Professor Jari Hyttinen, Tampere University, Faculty of Medicine and Health Technology, Finland
“Body on-chip systems for future personalized medicine”
Precision medicine emerges on the use of novel personal data. In-vitro cell and tissue models are emerging to offer patient cellular and organ functions to test drugs or to model diseases in test tubes. Human induced pluripotent stem cells (hIPSC) derived from patient own cells provide means to produce most cell types and thus provide means to make patient specific in-vitro models of patient cells and tissues. These models integrate in addition to cell technologies, many biomedical engineering technologies from biomaterials, microfluidics to bioimaging. In addition, computational “in-silico” models can be used to augment our understanding of the biological functions and the diseases or drug effects.

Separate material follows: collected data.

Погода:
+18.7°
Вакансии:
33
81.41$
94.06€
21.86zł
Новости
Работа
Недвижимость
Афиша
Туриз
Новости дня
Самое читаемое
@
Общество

We are in process to upgrade our 2D in-vitro cell culture models to 3D body-on-chip platforms including environmental control and functional sensing methods. For example, we have developed methods to assess the cellular functions based on electrophysiological sensing and developed imaging methods to assess functions of hIPSC cardiac cell with simultaneous assessment of electrophysiology such as Calcium and voltage transients as well as mechanobiology in vitro. Further, we have developed in-silico models of various cellular function including multi-cell-type neuronal networks and in-silico population models of the hIPSC cardiomyocytes. We have also demonstrated the power of in-silico as possible pre-screening method for drug effects prior to in-vitro examinations using populations of models concept generating thousands of cell models in computer.
With integration of novel engineering we have demonstrated the power of combined in-vitro and in-silico methods for future precision medicine.
Professor Jussi Tohka, University of Eastern Finland, A.I. Virtanen Institute for Molecular Sciences, Finland
“Machine learning in neuroimaging”
Professor Tohka’s research focuses on developing new methods to analyze imaging data and developing machine learning approaches for predicting the course of brain diseases at individual level. He received his PhD degree (with commendation) in Signal Processing from the Tampere University of Technology, Finland, in 2003. He was a post-doctoral fellow in the Laboratory of Neuro Imaging, University of California, Los Angeles, USA, and thereafter held various research positions – including a highly regarded Academy of Finland research fellow position – at the Department of Signal Processing, Tampere University of Technology, Finland until being affiliated with Universidad Carlos III de Madrid as CONEX professor in 2015 – 2016. He has published over 90 full-length research articles in refereed international journals or conferences and supervised 8 PhD theses to completion. Several software tools developed by him and his team are in wide use in medical imaging laboratories around the world.